Jedenfalls versteht Lapham es ohne Frage mit dem Universum umzugehen. Viel geändert hat er nicht. Die Infizierten sind nun ein wenig redseliger, aber ansonsten bleibt er Ennis Muster treu. An dem Grad der Gewalt hat sich ebenfalls nichts geändert. Wer auch nur ein wenig empfindlich ist bei expliziter Gewaltdarstellung, vulgären Dialogen und völlig verrohten Moralvorstellungen, wird angewidert und beleidigt sein vom Inhalt.
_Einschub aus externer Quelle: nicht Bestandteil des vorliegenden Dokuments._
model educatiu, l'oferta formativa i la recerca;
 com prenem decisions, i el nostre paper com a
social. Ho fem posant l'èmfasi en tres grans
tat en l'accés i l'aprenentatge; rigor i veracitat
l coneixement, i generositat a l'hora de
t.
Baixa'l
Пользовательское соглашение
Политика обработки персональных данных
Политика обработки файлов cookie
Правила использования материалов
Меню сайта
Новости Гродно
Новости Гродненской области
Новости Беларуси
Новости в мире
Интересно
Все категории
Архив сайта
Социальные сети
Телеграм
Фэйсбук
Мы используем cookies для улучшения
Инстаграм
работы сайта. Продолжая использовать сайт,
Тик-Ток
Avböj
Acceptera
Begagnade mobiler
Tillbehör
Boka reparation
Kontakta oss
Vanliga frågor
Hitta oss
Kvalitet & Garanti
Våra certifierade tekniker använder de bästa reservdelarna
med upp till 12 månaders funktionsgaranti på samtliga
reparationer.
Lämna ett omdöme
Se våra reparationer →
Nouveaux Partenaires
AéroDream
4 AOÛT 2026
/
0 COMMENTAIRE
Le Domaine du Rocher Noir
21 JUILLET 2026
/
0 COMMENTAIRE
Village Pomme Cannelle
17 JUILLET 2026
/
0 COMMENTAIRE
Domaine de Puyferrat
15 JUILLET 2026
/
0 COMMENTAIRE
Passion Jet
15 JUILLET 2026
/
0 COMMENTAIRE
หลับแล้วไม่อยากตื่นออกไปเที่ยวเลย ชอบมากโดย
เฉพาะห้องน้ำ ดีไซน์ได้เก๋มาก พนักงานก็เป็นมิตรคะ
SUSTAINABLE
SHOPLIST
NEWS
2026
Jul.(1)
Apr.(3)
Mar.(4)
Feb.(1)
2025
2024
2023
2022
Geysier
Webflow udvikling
Wer so etwas aber verkraftet und ein wenig zwischen den Zeilen liest findet eine radikal erzählte Horrorgeschichte, die immer wieder Tabus verwirft und gewollt Grenzen überschreitet. Gleichzeitig fungiert dieser Comic aber auch als durchgedrehte und blutige Parabel auf unsere Gesellschaft.
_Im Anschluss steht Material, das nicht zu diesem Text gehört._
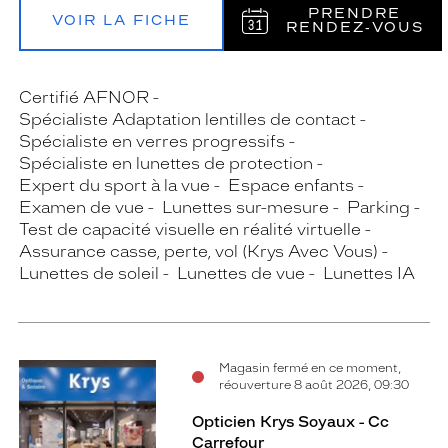
PRENDRE
VOIR LA FICHE
RENDEZ‑VOUS
Certifié AFNOR
Spécialiste Adaptation lentilles de contact
Spécialiste en verres progressifs
Spécialiste en lunettes de protection
Expert du sport à la vue
Espace enfants
Examen de vue
Lunettes sur-mesure
Parking
Test de capacité visuelle en réalité virtuelle
Assurance casse, perte, vol (Krys Avec Vous)
Lunettes de soleil
Lunettes de vue
Lunettes IA
Magasin fermé en ce moment,
réouverture 8 août 2026, 09:30
Opticien Krys Soyaux - Cc
Carrefour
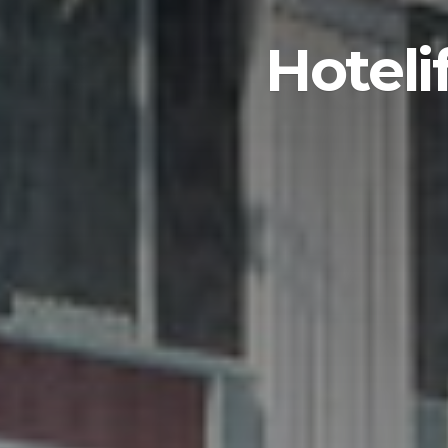
Hoteli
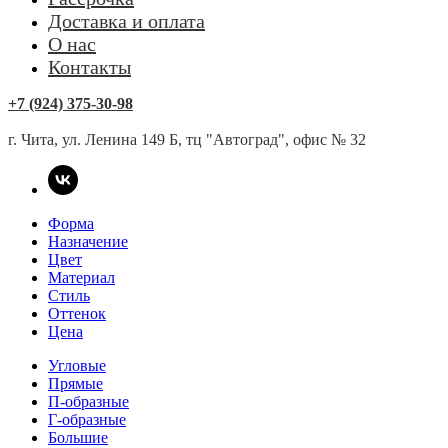
Доставка и оплата
О нас
Контакты
+7 (924) 375-30-98
г. Чита, ул. Ленина 149 Б, тц "Автоград", офис № 32
Форма
Назначение
Цвет
Материал
Стиль
Оттенок
Цена
Угловые
Прямые
П-образные
Г-образные
Большие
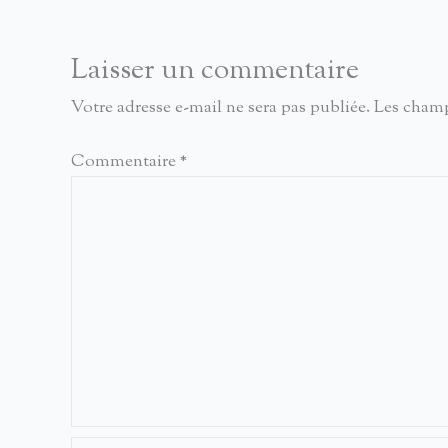
Laisser un commentaire
Votre adresse e-mail ne sera pas publiée.
Les champ
Commentaire
*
Fürs Artwork wurde Javier Barreno verpflichtet, der hiermit sein Comicdebüt feiert. Der arme Mann. Ob er wohl wusste was ihn erwartet? Na ja jedenfalls startete er auf diese Weise wenigstens mit einem großen Knall. Nur wenige Künstler starten bei einem großen Label wie Avatar und zeichnen dann gleich in ihrer ersten Reihe so viele abgebissne Pimmel, abgetrennte Gliedmaßen und kopulierende Zombies. Optisch ist das Ganze dann auch relativ nett geworden. Er liefert die gesamte Brandbeite der nötigen härte und überrascht immer wieder mit neuen unfassbaren Dioramen des Schreckens. Es sind besonders die großen Schreckenscollagen die überzeugen können, sowie die Momente in denen der Horror auf intime Weise nahe an den Leser herantritt. Insgesamt betrachtet, sind aber auch einige Seiten dabei die nicht sonderlich spektakulär oder auch toll aussehen. Gerade wenn es darum geht Emotionen durch Mimik und Gestik zu zeigen brauch Barreno noch ein wenig mehr Übung. Ein weiterer Kritikpunkt sind die fehlenden Geräusche. Insgesamt tragen sie zum realistischeren Stil der Reihe bei, auch wenn das eigentlich nicht unbedingt nötig wäre, da die Gewalt eh ziemlich Cartoon mäßig rüberkommt. Zudem werden ein paar der Actionsequenzen durch die fehlenden Geräusch nicht unbedingt leicht zu verfolgen. Zumindest einmal musste ich mir eine Seite öfter anschauen, weil mir nicht klar war ob jetzt geschossen wurde oder nicht. Das größte Problem ist aber das digitale Inking. Auf den Covern hat man es recht gut hinbekommen. Sieht gut aus und so sollte es auch innerhalb des Trades aussehen. Dort werden aber zu oft große Flächen mit einer Farbe eingekleistert oder was noch schlimmer ist, es werden schon fertige Blutmuster und flecken über Menschen und Orte gelegt. Sieht einfach nicht gut aus und wirkt immer wieder irritierend.
Von ein paar kleineren Makeln im Artwork abgesehen, gefällt auch die zweite Crossed Miniserie sehr gut. Noch mal danke an Panini, die sich mutig dazu entschieden haben Crossed auch auf deutsch zu bringen.